DABL is a language designed to control and coordinate expressive digital actors. It specifies the conditions under which a specific interaction can take place, it specifies the interaction itself and finally it specifies the outcome of the interaction, all this while taking into account emotion and expression. It incorporates videogame specific features like proximity, actor animation, posture, gesture and resource availability.
It does this by creating a language that incorporates things like proximity constraints (how close an actor has to be) as a first-class feature of the language. In essence it describes what you might typically see in a cut-scene, but it does it on-the-fly and in an opportunistic manner. Essentially the goal is to be able to describe as a designer using the DABL language a large number of small "scenes" that can then be played out when the correct circumstances arise.

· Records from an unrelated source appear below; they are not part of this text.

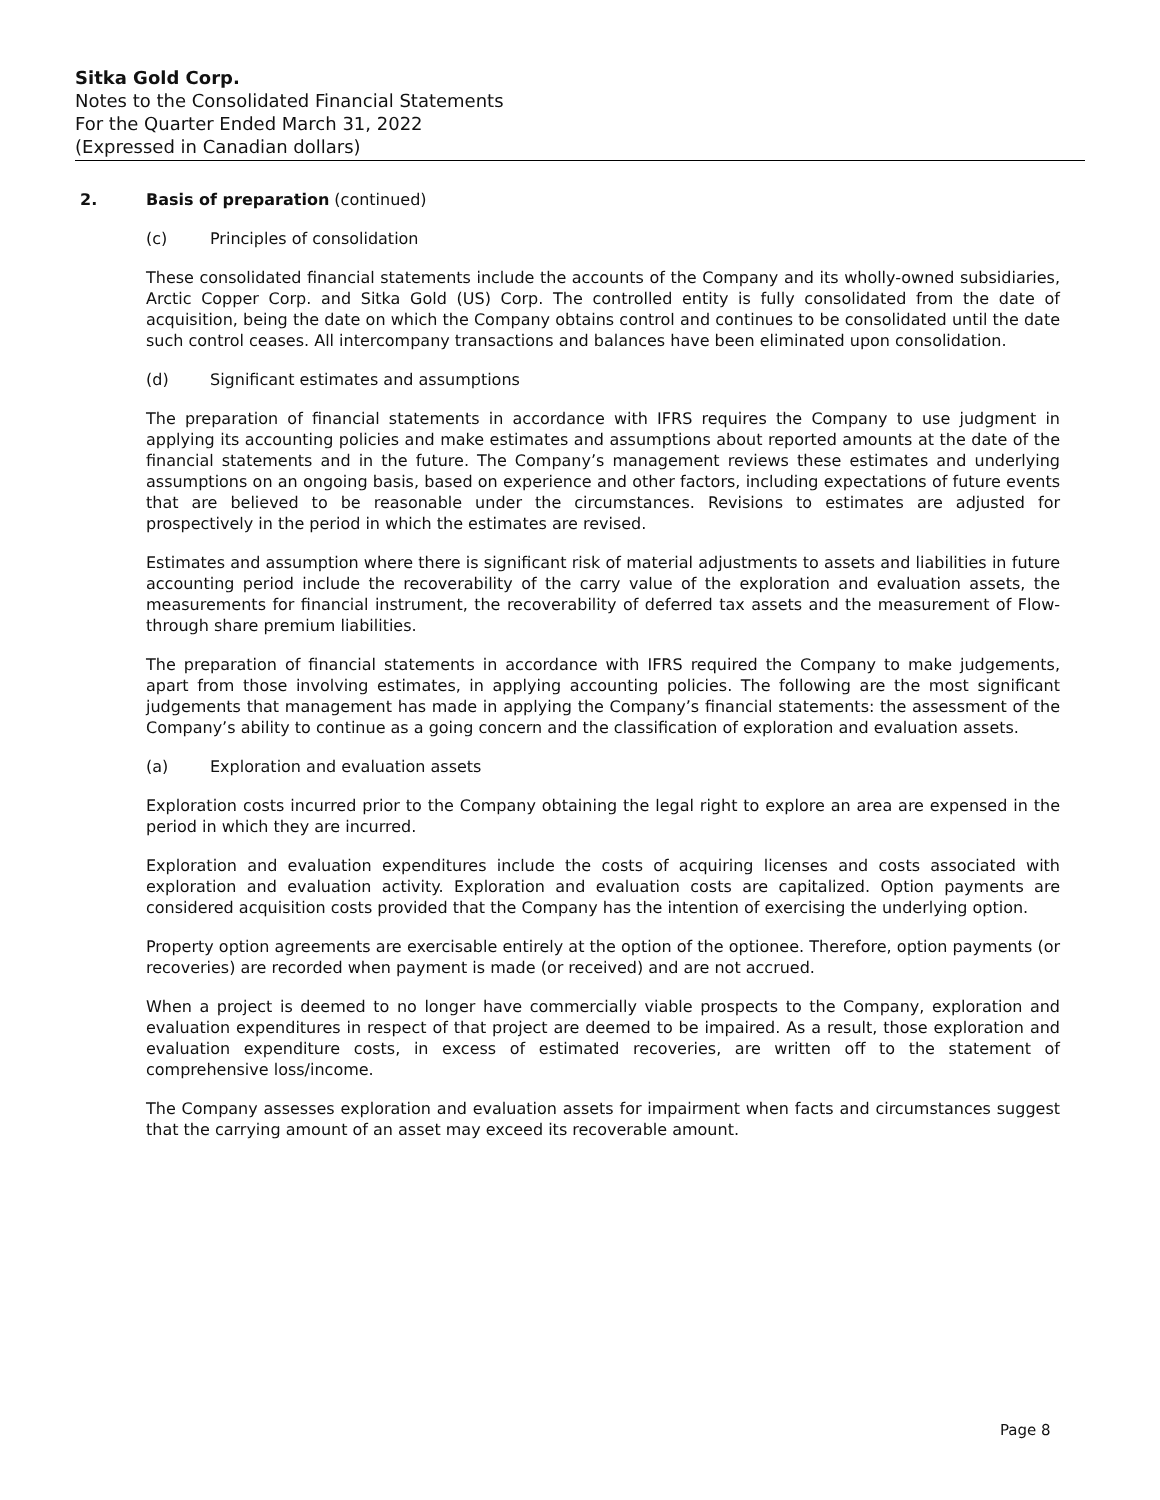Sitka Gold Corp.
Notes to the Consolidated Financial Statements
For the Quarter Ended March 31, 2022
(Expressed in Canadian dollars)
2. Basis of preparation (continued)
(c) Principles of consolidation
These consolidated financial statements include the accounts of the Company and its wholly-owned subsidiaries, Arctic Copper Corp. and Sitka Gold (US) Corp. The controlled entity is fully consolidated from the date of acquisition, being the date on which the Company obtains control and continues to be consolidated until the date such control ceases. All intercompany transactions and balances have been eliminated upon consolidation.
(d) Significant estimates and assumptions
The preparation of financial statements in accordance with IFRS requires the Company to use judgment in applying its accounting policies and make estimates and assumptions about reported amounts at the date of the financial statements and in the future. The Company’s management reviews these estimates and underlying assumptions on an ongoing basis, based on experience and other factors, including expectations of future events that are believed to be reasonable under the circumstances. Revisions to estimates are adjusted for prospectively in the period in which the estimates are revised.
Estimates and assumption where there is significant risk of material adjustments to assets and liabilities in future accounting period include the recoverability of the carry value of the exploration and evaluation assets, the measurements for financial instrument, the recoverability of deferred tax assets and the measurement of Flow-through share premium liabilities.
The preparation of financial statements in accordance with IFRS required the Company to make judgements, apart from those involving estimates, in applying accounting policies. The following are the most significant judgements that management has made in applying the Company’s financial statements: the assessment of the Company’s ability to continue as a going concern and the classification of exploration and evaluation assets.
(a) Exploration and evaluation assets
Exploration costs incurred prior to the Company obtaining the legal right to explore an area are expensed in the period in which they are incurred.
Exploration and evaluation expenditures include the costs of acquiring licenses and costs associated with exploration and evaluation activity. Exploration and evaluation costs are capitalized. Option payments are considered acquisition costs provided that the Company has the intention of exercising the underlying option.
Property option agreements are exercisable entirely at the option of the optionee. Therefore, option payments (or recoveries) are recorded when payment is made (or received) and are not accrued.
When a project is deemed to no longer have commercially viable prospects to the Company, exploration and evaluation expenditures in respect of that project are deemed to be impaired. As a result, those exploration and evaluation expenditure costs, in excess of estimated recoveries, are written off to the statement of comprehensive loss/income.
The Company assesses exploration and evaluation assets for impairment when facts and circumstances suggest that the carrying amount of an asset may exceed its recoverable amount.
Page 8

The key is that scenes can string together to form quite complex chains of interactions, all the time having a simple way to specify expressive behavior that reacts according to the feelings of the actors involved. I'm still working on the GRAMMAR for the language itself, but I see there being a few key factors that the language requires:
Almost all AI in videogames boils down to "if (condition) then (action)" clauses. The conditions for any given behavior can be quite complex, things like proximity (how close I am to something), facing (and I facing towards it?), ownership (is this thing mine?) are relatively simple. But imagine you have to consider many thousands of possible conditions at any point in time for any agent? Things can slow down pretty quickly. There's an interesting feature in Cryengine that Matthew Jack worked on, which was a way to query the world and then apply a "query language" to the results of that in order to filter out any irrelevant potential choices very quickly. This idea of using query languages to filter results is one of the cornerstones of working with large sets of data and underpins most relational databases for instance.
One of the interesting aspects of looking at that space is that query optimization happens a lot in these languages. I suspect that I'll be spending a lot of time working on query optimization for conditional checks a lot over the next few months.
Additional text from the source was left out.